# Moochie's returning! (along with Vin Baker)



## Yao Mania (Aug 4, 2003)

> The Knicks also traded Vin Baker and Moochie Norris to the Rockets for Maurice Taylor and a first-round pick, Ford reports.
> 
> In the Rockets deal, Thomas is sending back $8 million in future salaries and getting back $18 million in return. In total, the Knicks, who have the largest payroll in the league, will add an extra $32 million in future salaries.
> 
> For the Rockets, this trade was a salary dump and an effort to shore up a thin point-guard crop..


So we're giving up a 1st rounder for a salary dump.... ah well, guess it had to be done. I hate losing 1st round picks though


----------



## ThaShark316 (May 7, 2004)

Welcome back mooch!!

He sucks..but hes a point guard,lol

Is this a future pick? Or this year's pick?


----------



## Yao Mania (Aug 4, 2003)

ThaShark316 said:


> Welcome back mooch!!
> 
> He sucks..but hes a point guard,lol
> 
> Is this a future pick? Or this year's pick?


no idea, details not released yet. Hope it's at least a top-20 protected pick or something... this team needs more prospects!!

http://sports.espn.go.com/nba/news/story?id=1998814


----------



## Rickbarry (Feb 22, 2005)

Yeah, I like the move. I do hope vin baker can play this year. However, with all the problems he's had of late I wouldn't be suprised if he didn't play much at all.


----------



## HeinzGuderian (Jun 29, 2004)

I dont like this, we lose a 1st rounder and a sometimes productive player for essentially nothing (although a cheaper nothing)


----------



## Yao Mania (Aug 4, 2003)

if you break down the numbers this trade makes great sense. Mo Taylor is set to make 9.75 mil (!!!) in 06/07, the same year we have to re-sign Yao. If we can't clear enough cap space to offer Yao the max that year we're screwed. Ward is not gonna be back next yr so Moochie will return to his role as a 3rd string PG on this team. Baker.... well let's hope JVG can get something out of him. He fits right in with our team of stars from the 90s :laugh:


----------



## Hollis (Jun 4, 2002)

Great.
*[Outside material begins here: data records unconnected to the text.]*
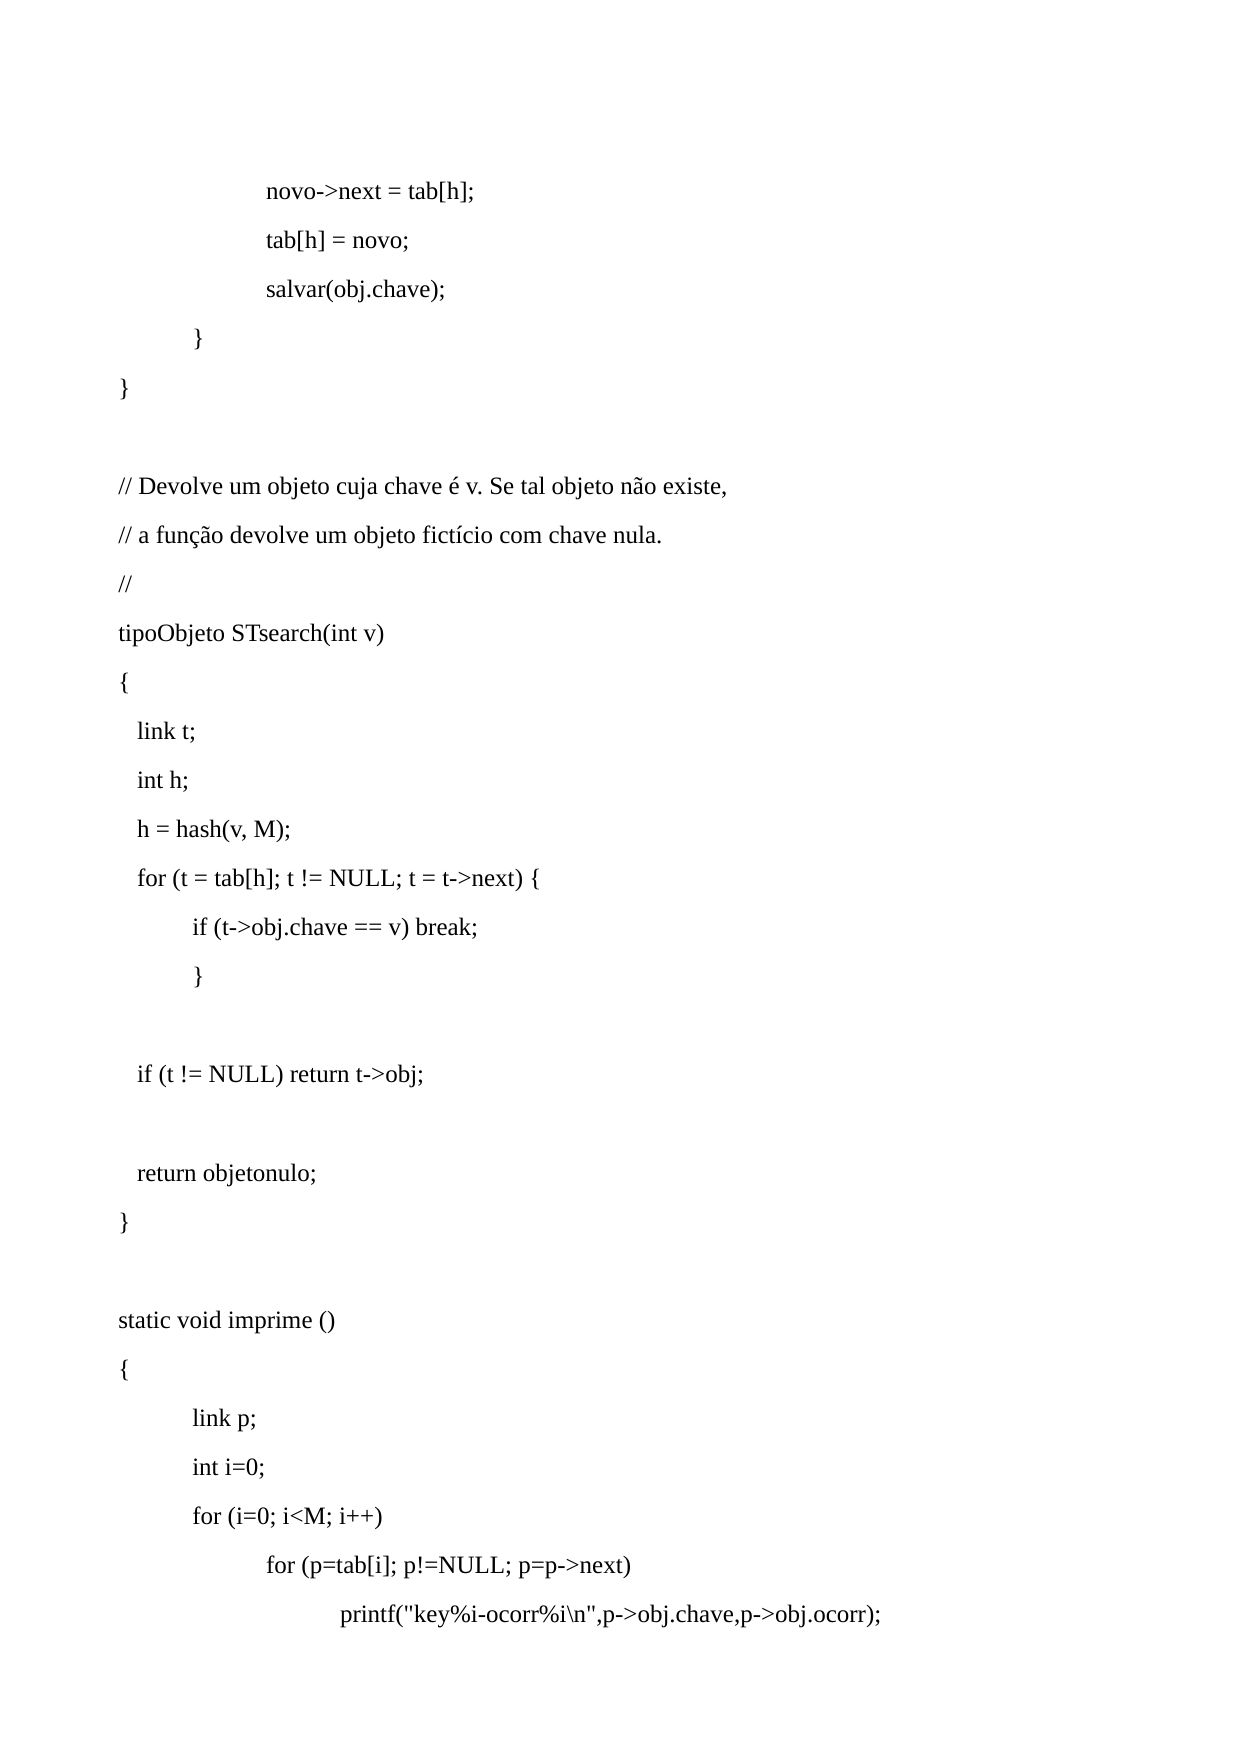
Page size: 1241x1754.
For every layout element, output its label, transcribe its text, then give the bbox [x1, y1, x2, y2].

text // a função devolve um objeto fictício com chave nula. [118, 520, 1122, 548]
text link p; [118, 1403, 1122, 1432]
text static void imprime () [118, 1305, 1122, 1333]
text novo->next = tab[h]; [118, 176, 1122, 205]
text } [118, 1207, 1122, 1235]
text // Devolve um objeto cuja chave é v. Se tal objeto não existe, [118, 471, 1122, 499]
text } [118, 373, 1122, 401]
text salvar(obj.chave); [118, 274, 1122, 303]
text { [118, 1354, 1122, 1383]
text for (i=0; i<M; i++) [118, 1501, 1122, 1530]
text for (p=tab[i]; p!=NULL; p=p->next) [118, 1550, 1122, 1579]
text if (t->obj.chave == v) break; [118, 912, 1122, 941]
text if (t != NULL) return t->obj; [118, 1059, 1122, 1088]
text tipoObjeto STsearch(int v) [118, 618, 1122, 647]
text return objetonulo; [118, 1158, 1122, 1186]
text { [118, 667, 1122, 696]
text // [118, 569, 1122, 598]
text } [118, 961, 1122, 990]
text for (t = tab[h]; t != NULL; t = t->next) { [118, 863, 1122, 892]
text int h; [118, 765, 1122, 794]
text printf("key%i-ocorr%i\n",p->obj.chave,p->obj.ocorr); [118, 1599, 1122, 1628]
text int i=0; [118, 1452, 1122, 1481]
text h = hash(v, M); [118, 814, 1122, 843]
text } [118, 323, 1122, 352]
text link t; [118, 716, 1122, 745]
text tab[h] = novo; [118, 225, 1122, 254]
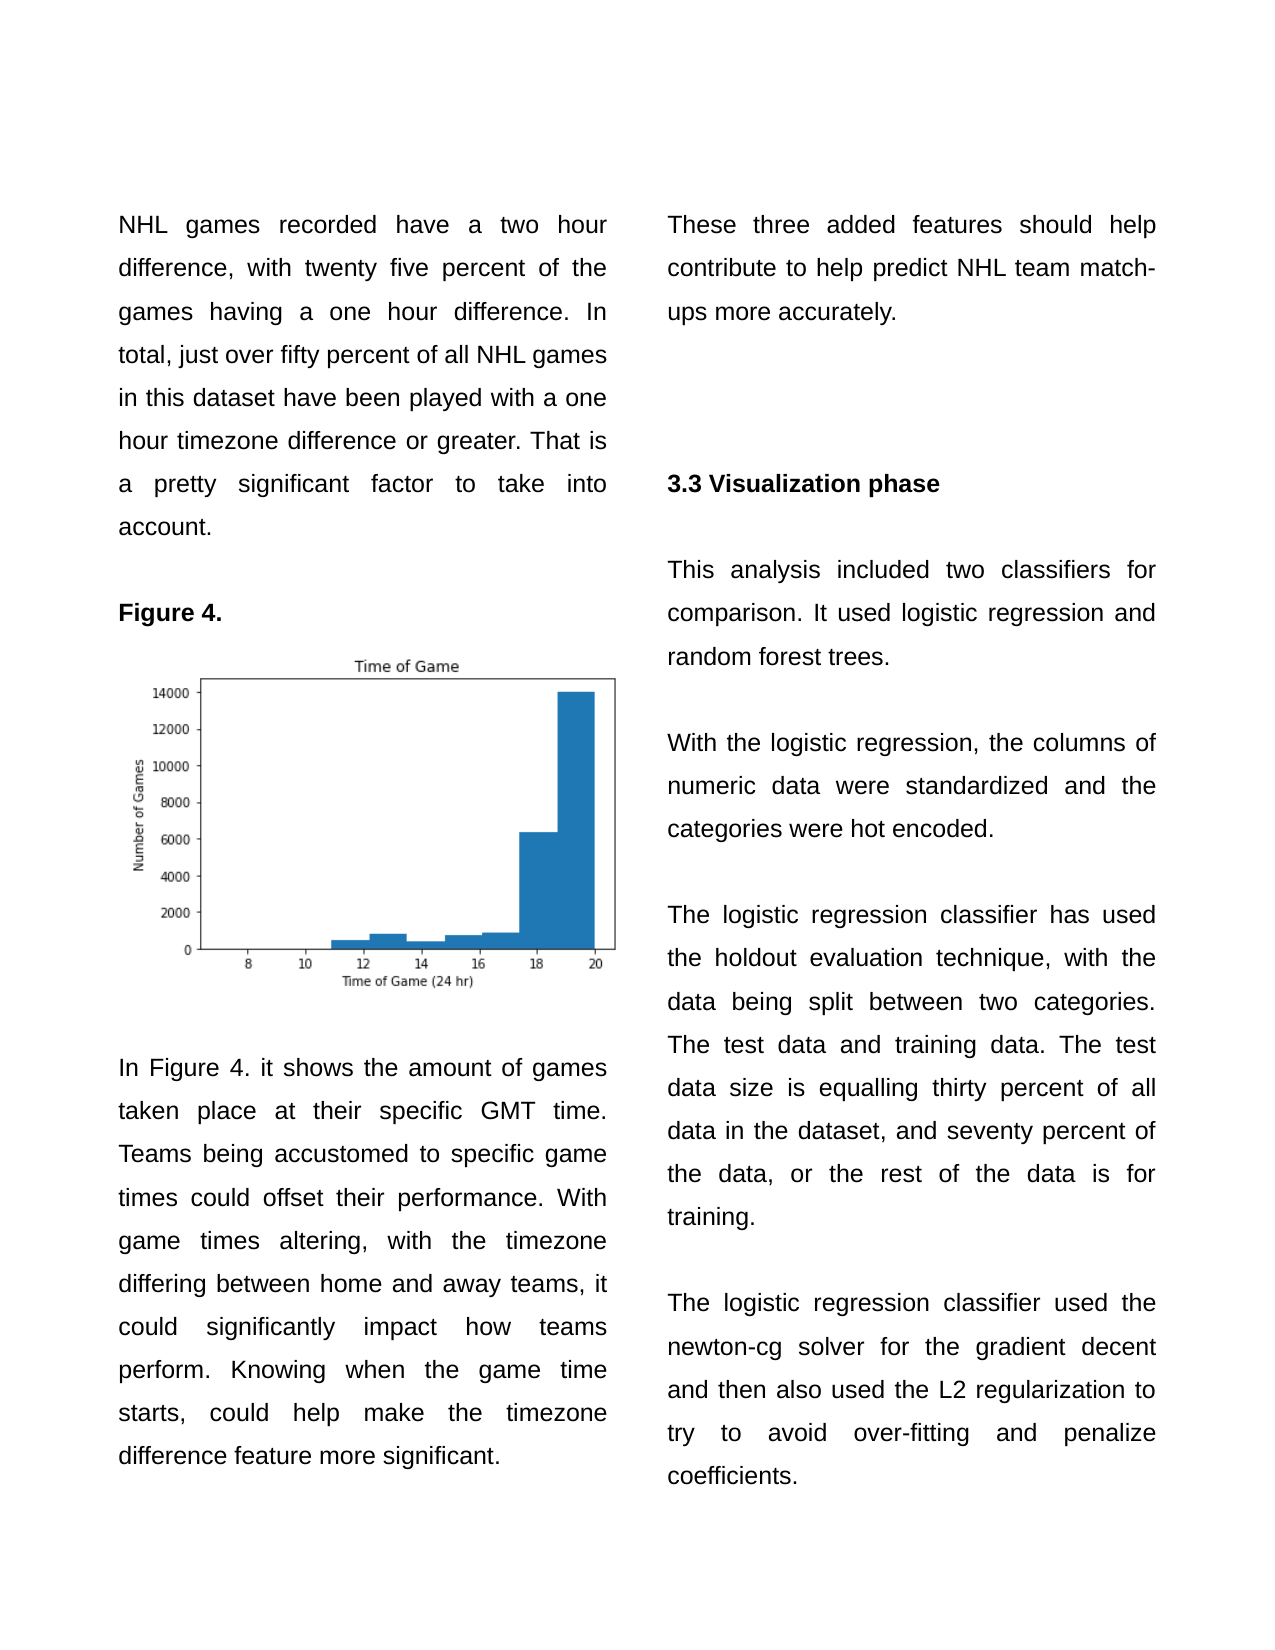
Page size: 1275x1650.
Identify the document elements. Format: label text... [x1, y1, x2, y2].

text The logistic regression classifier used the newton-cg solver for the gradient decent and then also used the L2 regularization to try to avoid over-fitting and penalize coefficients. [667, 1288, 1157, 1489]
text NHL games recorded have a two hour difference, with twenty five percent of the games having a one hour difference. In total, just over fifty percent of all NHL games in this dataset have been played with a one hour timezone difference or greater. That is a pretty significant factor to take into account. [118, 210, 608, 541]
text The logistic regression classifier has used the holdout evaluation technique, with the data being split between two categories. The test data and training data. The test data size is equalling thirty percent of all data in the dataset, and seventy percent of the data, or the rest of the data is for training. [667, 900, 1157, 1231]
text This analysis included two classifiers for comparison. It used logistic regression and random forest trees. [667, 555, 1157, 670]
text 3.3 Visualization phase [667, 469, 1157, 498]
text With the logistic regression, the columns of numeric data were standardized and the categories were hot encoded. [667, 728, 1157, 843]
picture [126, 652, 622, 996]
text Figure 4. [118, 598, 608, 627]
text These three added features should help contribute to help predict NHL team match-ups more accurately. [667, 210, 1157, 325]
text In Figure 4. it shows the amount of games taken place at their specific GMT time. Teams being accustomed to specific game times could offset their performance. With game times altering, with the timezone differing between home and away teams, it could significantly impact how teams perform. Knowing when the game time starts, could help make the timezone difference feature more significant. [118, 1053, 608, 1470]
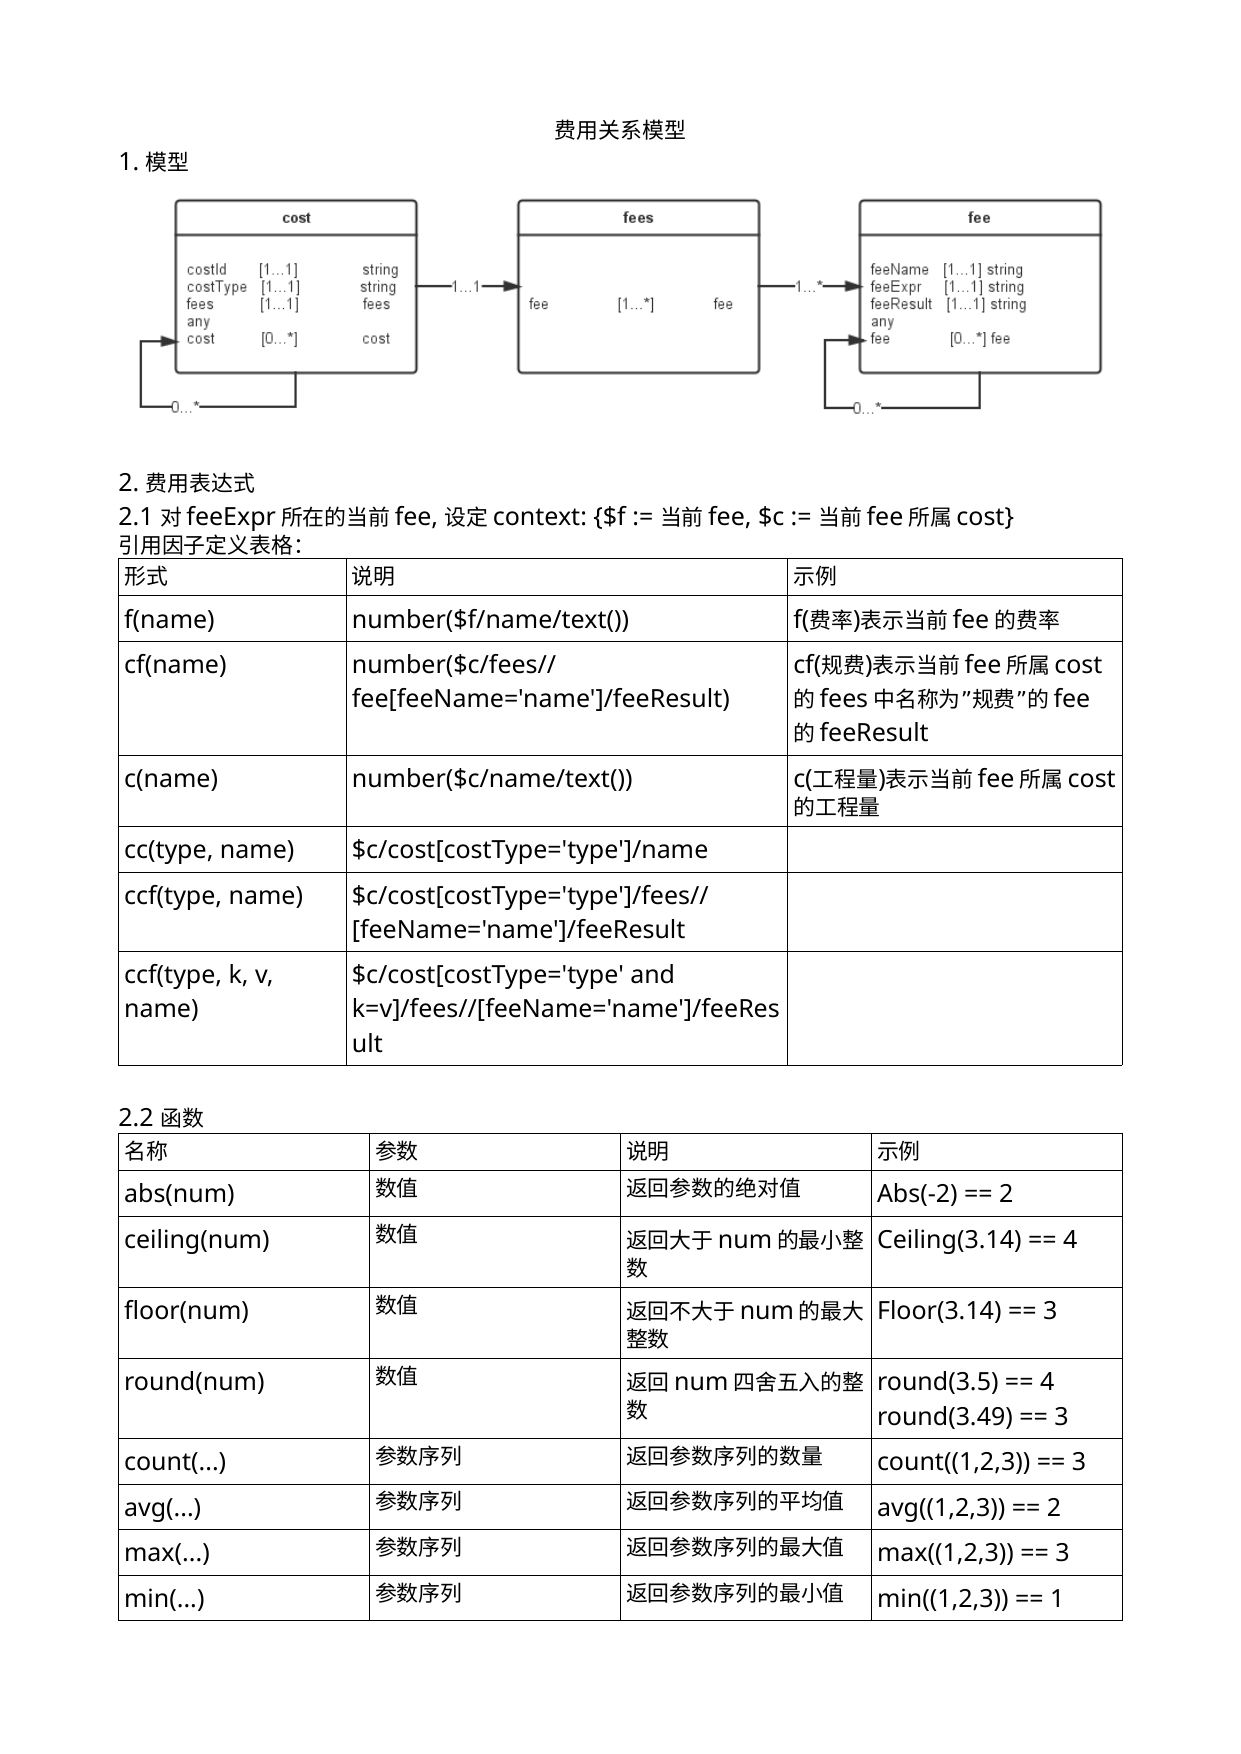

Moochie 'dribble for 23 seconds and jack up a 3' Norris is back.


----------



## Yao Mania (Aug 4, 2003)

Hollis said:


> Great. Moochie 'dribble for 23 seconds and jack up a 3' Norris is back.


hopefully he won't get to play 23 seconds in a game!


----------



## Starks (Feb 22, 2004)

Does anyone know what his contract is like? He'll hardly play when Sura comes back.


----------



## knickstorm (Jun 22, 2003)

at least norris can keep yao company, they got along well when he used to be there


----------



## Rickbarry (Feb 22, 2005)

http://sports.espn.go.com/nba/news/story?id=1998814

Turns out the spurs are giving 2 first round draft picks if I read this right. I think originally they said one from each team but it was wrong. So that makes the deal actually a lot better!


----------



## HKF (Dec 10, 2002)

Houston isn't giving up a pick it appears. 

So they still get to draft a young 4 man or SG this year. Good for them.


----------



## Shlong (Feb 24, 2005)

HeinzGuderian said:


> I dont like this, we lose a 1st rounder and a sometimes productive player for essentially nothing (although a cheaper nothing)


According to reports Houston isn't giving up a 1st rounder, instead your receiving a 2nd rounder!


----------



## Smooth Lotion (Jan 7, 2005)

Shlong said:


> According to reports Houston isn't giving up a 1st rounder, instead your receiving a 2nd rounder!


HAHAHAHAHAHAHAHAHAHAHAHAHAHAHAHA
HAHAHAHAHAHAHAHAHAHAHAHAHAHAHAHA
HAHAHAHAHAHAHAHAHAHAHAHAHAHAHAHA

HAH. 

I love Isiah Thomas.


----------



## HeinzGuderian (Jun 29, 2004)

Shlong said:


> According to reports Houston isn't giving up a 1st rounder, instead your receiving a 2nd rounder!


Sounds good to me


----------



## rocketsthathavespurs (Jul 17, 2004)

so wut will our line up be u think


----------



## kisstherim (Jul 15, 2004)

:uhoh: just after a sleep Moochie 'dribble for 23 seconds and jack up a 3' Norris(copyright--Hollis) was back? and Vin Baker?  will he be rejuvenated back in the west?


----------



## Meatwad (Feb 18, 2005)

Yao Mania said:


> if you break down the numbers this trade makes great sense. Mo Taylor is set to make 9.75 mil (!!!) in 06/07, the same year we have to re-sign Yao. If we can't clear enough cap space to offer Yao the max that year we're screwed. Ward is not gonna be back next yr so Moochie will return to his role as a 3rd string PG on this team. Baker.... well let's hope JVG can get something out of him. He fits right in with our team of stars from the 90s :laugh:


you can go over the cap to sign your own players. the rox aren't clearing cap space for yao. they are trying to create flexibility to sign an impact free agent (most likely summer 2006).


----------



## Yao Mania (Aug 4, 2003)

Meatwad said:


> you can go over the cap to sign your own players. the rox aren't clearing cap space for yao. they are trying to create flexibility to sign an impact free agent (most likely summer 2006).


yep thanks for reminding me, that was kinda what I meant too when I mean creating space to re-sign Yao, I'm sure Houston wants to stay under the cap if they can.


----------